Start: Start position of gene on genome 1 that belongs to this common gene
End: End position of gene on genome 1 that belongs to this common gene
Strand: Strand on which gene on genome 1 that belongs to this common gene is located
Identity: Degree of amino acid residue identity between genes on genome 1 and genome 2
Genome 2
gene: Name of gene annotated to gene on genome 2.
locus_tag: Locus_tag annotated to gene on genome 2.
protein_id: Example.

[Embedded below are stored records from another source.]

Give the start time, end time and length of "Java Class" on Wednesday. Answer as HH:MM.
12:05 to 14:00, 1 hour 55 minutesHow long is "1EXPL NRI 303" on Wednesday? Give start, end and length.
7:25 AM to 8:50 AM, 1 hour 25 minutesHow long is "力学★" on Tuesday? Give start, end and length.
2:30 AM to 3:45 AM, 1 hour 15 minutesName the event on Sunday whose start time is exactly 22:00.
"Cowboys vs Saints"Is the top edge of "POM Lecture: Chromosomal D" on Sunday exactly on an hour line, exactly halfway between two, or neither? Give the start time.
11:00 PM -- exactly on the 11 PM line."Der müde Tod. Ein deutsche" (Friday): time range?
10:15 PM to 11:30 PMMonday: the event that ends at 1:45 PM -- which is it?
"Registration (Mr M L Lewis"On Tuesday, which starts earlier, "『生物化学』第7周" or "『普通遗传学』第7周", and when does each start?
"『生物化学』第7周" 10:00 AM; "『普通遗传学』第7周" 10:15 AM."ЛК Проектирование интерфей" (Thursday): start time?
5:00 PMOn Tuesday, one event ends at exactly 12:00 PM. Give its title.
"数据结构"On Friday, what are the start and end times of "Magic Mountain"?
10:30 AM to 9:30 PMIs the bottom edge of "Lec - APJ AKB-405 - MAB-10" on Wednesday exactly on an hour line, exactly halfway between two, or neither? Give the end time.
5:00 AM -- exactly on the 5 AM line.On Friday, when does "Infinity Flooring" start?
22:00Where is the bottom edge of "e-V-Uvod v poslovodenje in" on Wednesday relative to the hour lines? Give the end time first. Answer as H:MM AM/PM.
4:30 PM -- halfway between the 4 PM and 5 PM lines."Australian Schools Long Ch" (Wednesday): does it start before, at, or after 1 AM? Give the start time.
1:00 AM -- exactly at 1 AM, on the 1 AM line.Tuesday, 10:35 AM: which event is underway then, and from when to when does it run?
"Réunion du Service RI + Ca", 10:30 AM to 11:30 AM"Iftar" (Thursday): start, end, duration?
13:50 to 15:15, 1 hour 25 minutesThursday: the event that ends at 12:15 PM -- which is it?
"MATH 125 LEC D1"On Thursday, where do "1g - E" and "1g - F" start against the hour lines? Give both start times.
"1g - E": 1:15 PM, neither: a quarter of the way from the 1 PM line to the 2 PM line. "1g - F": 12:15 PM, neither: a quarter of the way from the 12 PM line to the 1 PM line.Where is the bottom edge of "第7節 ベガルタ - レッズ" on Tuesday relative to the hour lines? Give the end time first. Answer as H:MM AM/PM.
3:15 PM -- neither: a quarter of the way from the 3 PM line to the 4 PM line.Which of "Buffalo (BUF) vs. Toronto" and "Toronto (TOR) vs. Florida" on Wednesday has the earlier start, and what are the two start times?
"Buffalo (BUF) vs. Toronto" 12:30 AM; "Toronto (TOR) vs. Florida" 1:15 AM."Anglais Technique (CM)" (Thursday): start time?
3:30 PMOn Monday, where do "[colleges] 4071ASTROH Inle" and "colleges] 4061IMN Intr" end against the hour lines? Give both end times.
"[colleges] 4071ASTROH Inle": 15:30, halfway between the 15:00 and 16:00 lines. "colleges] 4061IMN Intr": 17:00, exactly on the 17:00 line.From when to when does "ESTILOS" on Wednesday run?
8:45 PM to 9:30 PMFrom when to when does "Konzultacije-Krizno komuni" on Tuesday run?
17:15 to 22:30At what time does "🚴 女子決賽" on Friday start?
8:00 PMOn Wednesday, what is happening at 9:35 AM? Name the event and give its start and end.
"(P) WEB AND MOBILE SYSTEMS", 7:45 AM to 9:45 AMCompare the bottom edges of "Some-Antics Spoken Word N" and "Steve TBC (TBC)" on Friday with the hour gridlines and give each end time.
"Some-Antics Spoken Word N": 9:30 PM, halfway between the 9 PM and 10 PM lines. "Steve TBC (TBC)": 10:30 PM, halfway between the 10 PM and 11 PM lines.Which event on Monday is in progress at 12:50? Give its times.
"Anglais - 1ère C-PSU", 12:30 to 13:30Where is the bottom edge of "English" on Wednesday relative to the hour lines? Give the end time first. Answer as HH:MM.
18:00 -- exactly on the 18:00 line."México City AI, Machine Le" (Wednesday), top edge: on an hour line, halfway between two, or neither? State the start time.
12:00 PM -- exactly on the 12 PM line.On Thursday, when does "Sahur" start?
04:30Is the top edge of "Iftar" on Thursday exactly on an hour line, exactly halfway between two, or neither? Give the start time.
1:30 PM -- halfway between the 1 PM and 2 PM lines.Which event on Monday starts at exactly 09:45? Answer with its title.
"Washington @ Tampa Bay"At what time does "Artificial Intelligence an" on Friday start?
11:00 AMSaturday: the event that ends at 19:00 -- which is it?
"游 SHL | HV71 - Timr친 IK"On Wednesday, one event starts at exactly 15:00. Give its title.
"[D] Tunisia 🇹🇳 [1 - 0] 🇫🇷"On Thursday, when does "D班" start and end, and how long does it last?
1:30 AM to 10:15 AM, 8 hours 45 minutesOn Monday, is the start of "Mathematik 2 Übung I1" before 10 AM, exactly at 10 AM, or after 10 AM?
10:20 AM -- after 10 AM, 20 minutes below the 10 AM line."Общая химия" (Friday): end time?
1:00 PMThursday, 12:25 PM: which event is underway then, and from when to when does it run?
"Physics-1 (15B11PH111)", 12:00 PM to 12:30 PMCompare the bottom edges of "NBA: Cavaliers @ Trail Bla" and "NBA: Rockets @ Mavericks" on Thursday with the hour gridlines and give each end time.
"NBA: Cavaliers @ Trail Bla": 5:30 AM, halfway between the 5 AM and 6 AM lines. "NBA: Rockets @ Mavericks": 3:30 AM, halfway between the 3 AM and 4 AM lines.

This display item can be freely selected from the Qualifier list.
Start: Start position of gene on genome 2 that belongs to this common gene
End: End position of gene on genome 2 that belongs to this common gene
Strand: Strand on which gene on genome 2 that belongs to this common gene is located
Identity: Degree of amino acid residue identity between genes on genome 2 and genome 1
Change drawing color and text color of each circle
The following drawing colors can be changed.
Change drawing color of genome 1
Change drawing color of genome 2
Change drawing color of genome 3
Change text color of numbers
Click each color box.
A color palette will be displayed.
Select the color you want to change.
The color in the palette will change.
Click "Show".
The drawing color change will be reflected.
Displaying the corresponding position of common genes in the reference genome map and genome alignment at the same position
Click each row in each common gene list.
The corresponding genes in each genome will be aligned and displayed in the Multiple Genome Viewer.
The gene positions on the Multiple Genome Viewer will be displayed and highlighted even for genes common to two genomes and unique genes that exist only in one genome.
Printing Venn Diagram
Use the button at the bottom of the window displaying the Venn Diagram to print.
Change page settings --> Click the Page Setup button.
Print directly to the printer --> Click the Print button.
Output print image as a [[PDF]] file --> Click the PDF button.
Output print image as a [[PNG]] file --> Click the PNG button.
Output print image as a [[EMF]] file --> Click the EMF button.
Output common and unique gene list CSV file
After selecting the tab for each gene list, click the CSV button at the bottom.
The output file specification dialog will be displayed.
Specify the file name and directory (folder) name.
The output file can be viewed and processed in MS Excel.
Loading and displaying the results of a previous VENN Diagram run
Click the VENN Diagram run button.
The VENN Diagram run dialog will be displayed.
Click "Read...".
The File Chooser will be displayed.
Specify the result file of a previous VENN Diagram run.
A confirmation message will be displayed.
Click "Yes (Y)".
The specified results will be loaded and displayed.
Algorithm
The amino acid sequences of the CDSs identified on the genomes to be compared are compared using the NCBI Blast homology search.
When comparing two genomes, a CDS on one genome is searched for amino acid sequence homology against all CDSs on the other genome, and if the top hit CDS matches the query CDS of the original genome, it is defined as a common gene.
However, if the specified conditions (Percent Identity and Overlap Length) are below the criterion value, it will be rejected.